● **Provided data**:
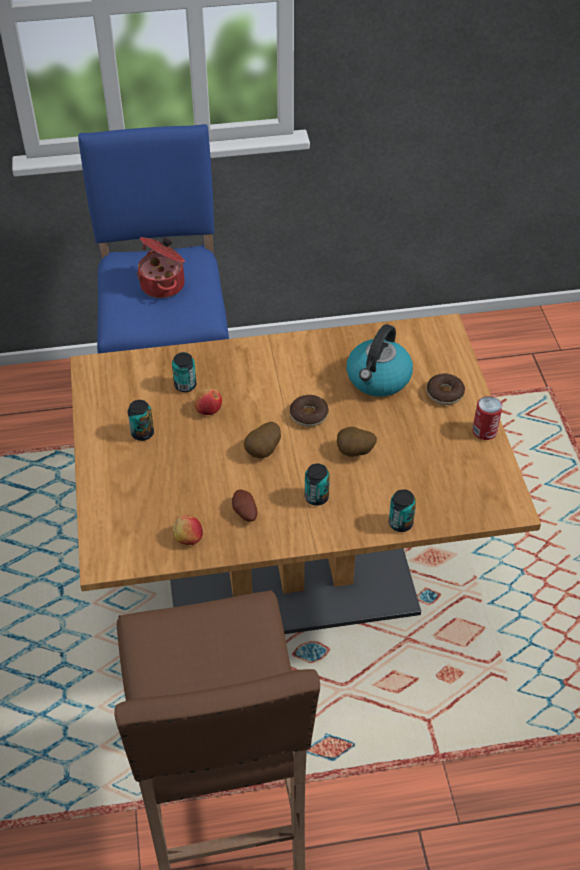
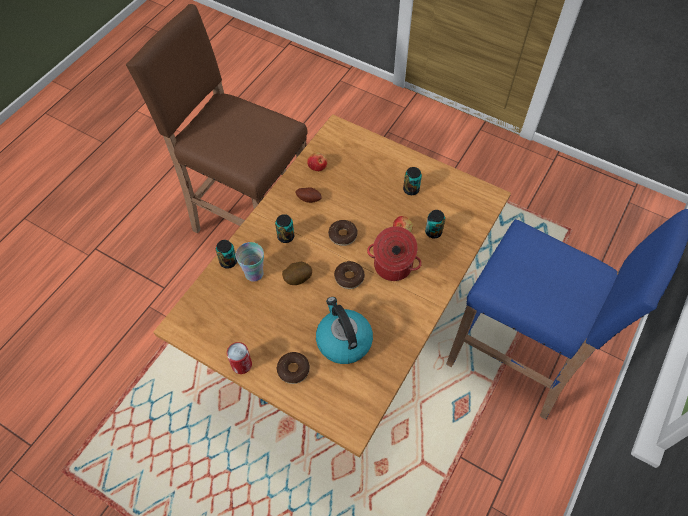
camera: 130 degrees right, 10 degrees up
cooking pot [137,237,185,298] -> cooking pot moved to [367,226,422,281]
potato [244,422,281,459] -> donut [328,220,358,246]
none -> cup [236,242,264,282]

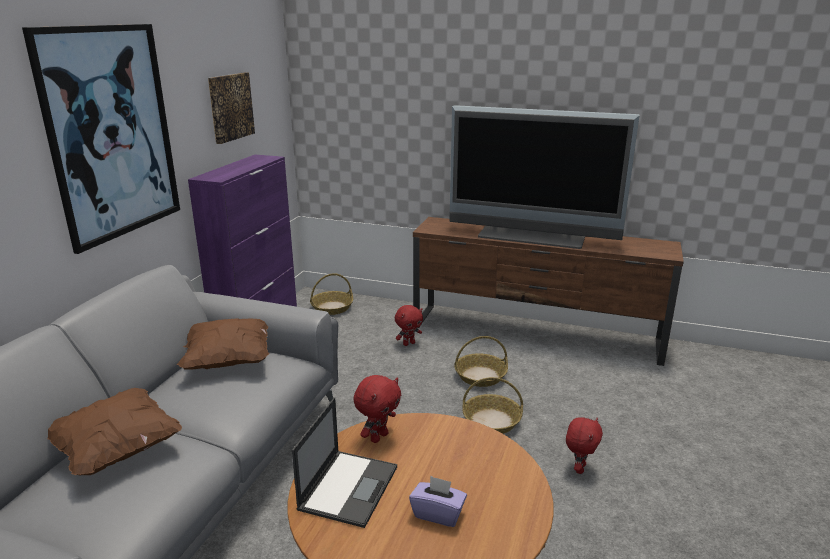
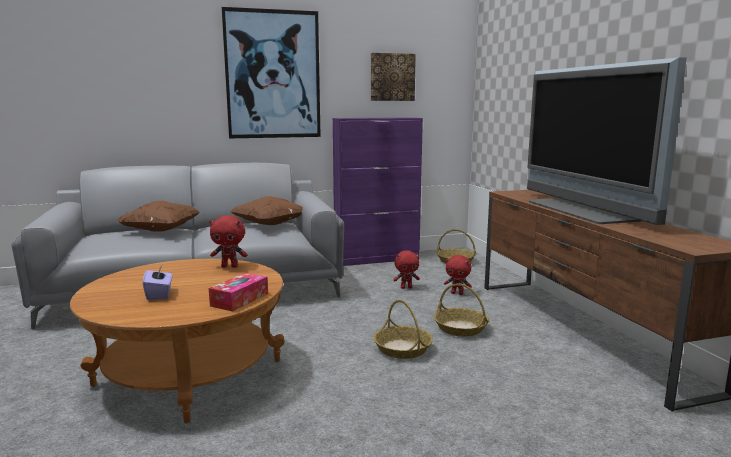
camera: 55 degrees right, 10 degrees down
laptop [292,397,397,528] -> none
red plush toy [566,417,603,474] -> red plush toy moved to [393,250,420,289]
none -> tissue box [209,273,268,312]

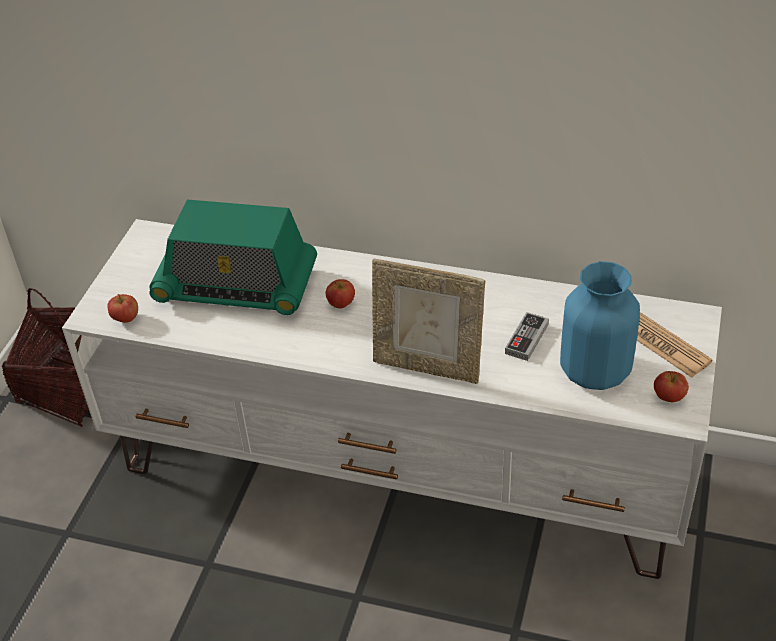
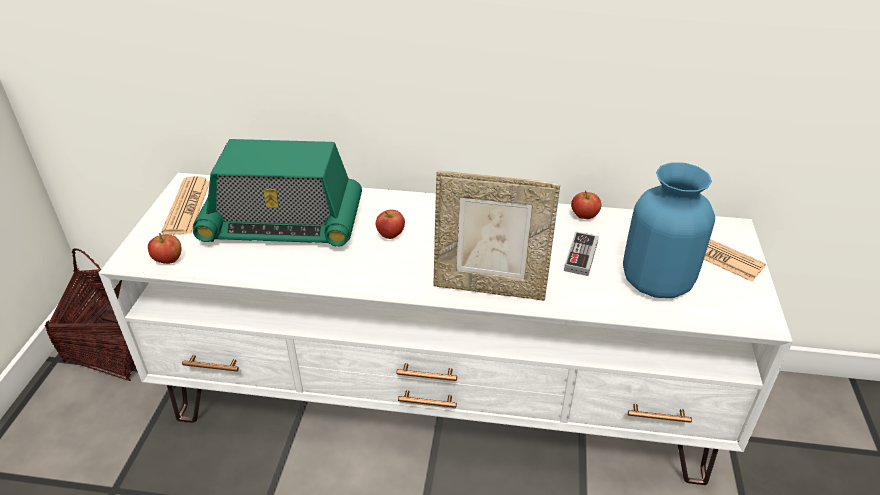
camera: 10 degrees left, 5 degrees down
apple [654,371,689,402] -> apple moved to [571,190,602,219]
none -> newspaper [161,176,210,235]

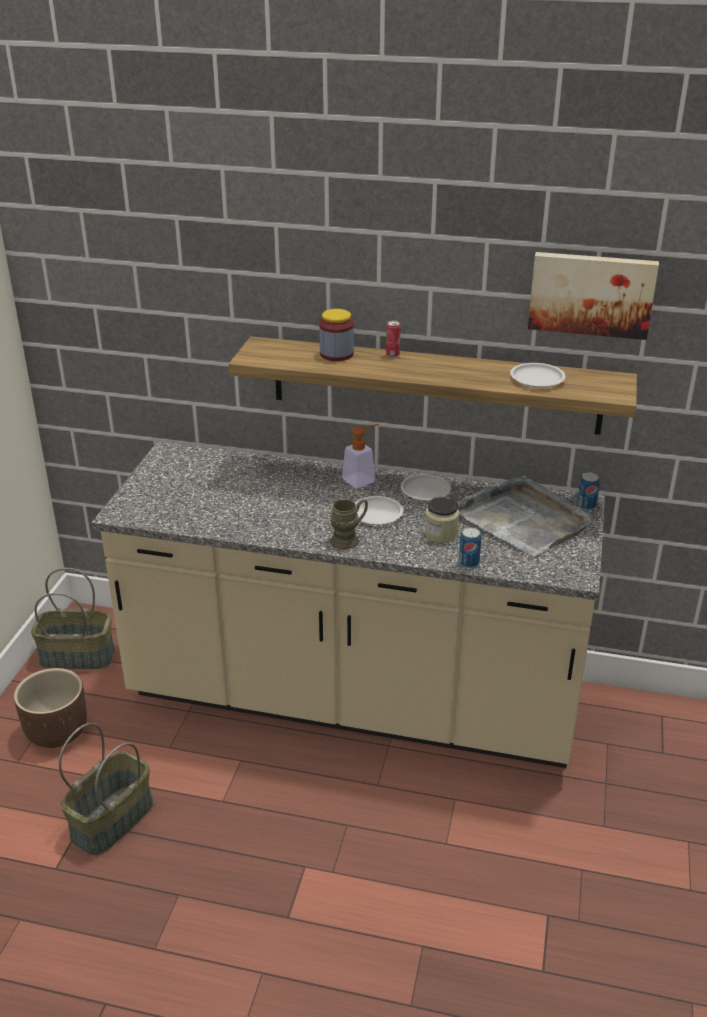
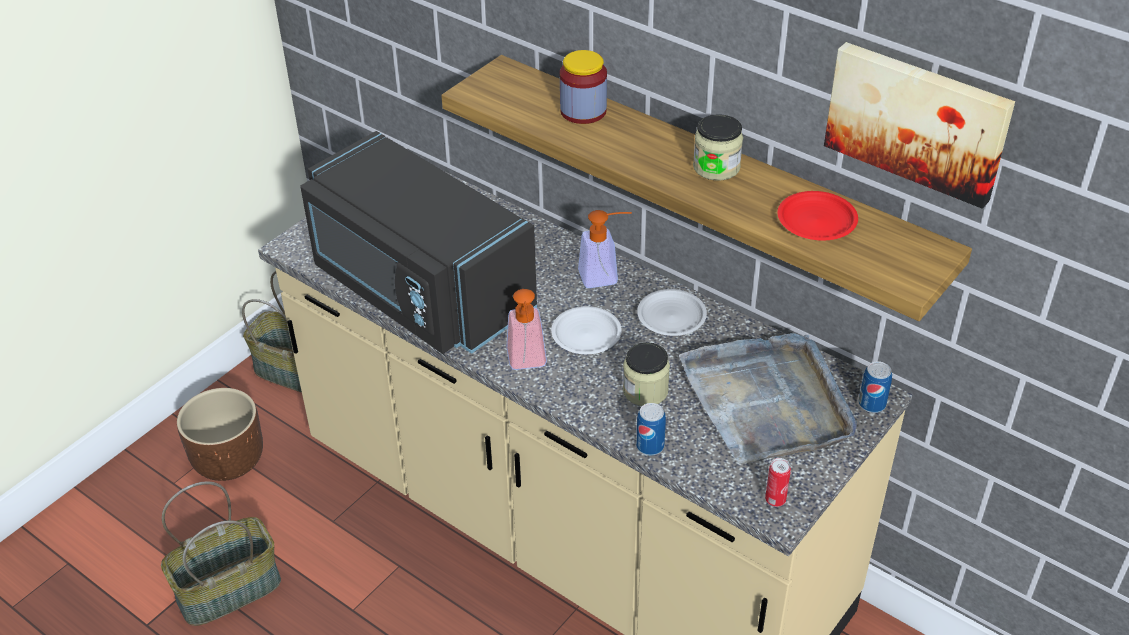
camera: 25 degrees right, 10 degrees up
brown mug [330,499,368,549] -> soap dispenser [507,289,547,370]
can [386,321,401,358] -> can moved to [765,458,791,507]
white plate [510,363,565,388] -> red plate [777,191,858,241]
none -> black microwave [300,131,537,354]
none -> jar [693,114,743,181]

● **Task directions**: This task calls for restating, word for word, each line from the line holding "none -> newspaper [161,176,210,235]" through the end of the material, pictures left out.

● **Task output**:
none -> newspaper [161,176,210,235]

camera: 25 degrees right, 10 degrees up
brown mug [330,499,368,549] -> soap dispenser [507,289,547,370]
can [386,321,401,358] -> can moved to [765,458,791,507]
white plate [510,363,565,388] -> red plate [777,191,858,241]
none -> black microwave [300,131,537,354]
none -> jar [693,114,743,181]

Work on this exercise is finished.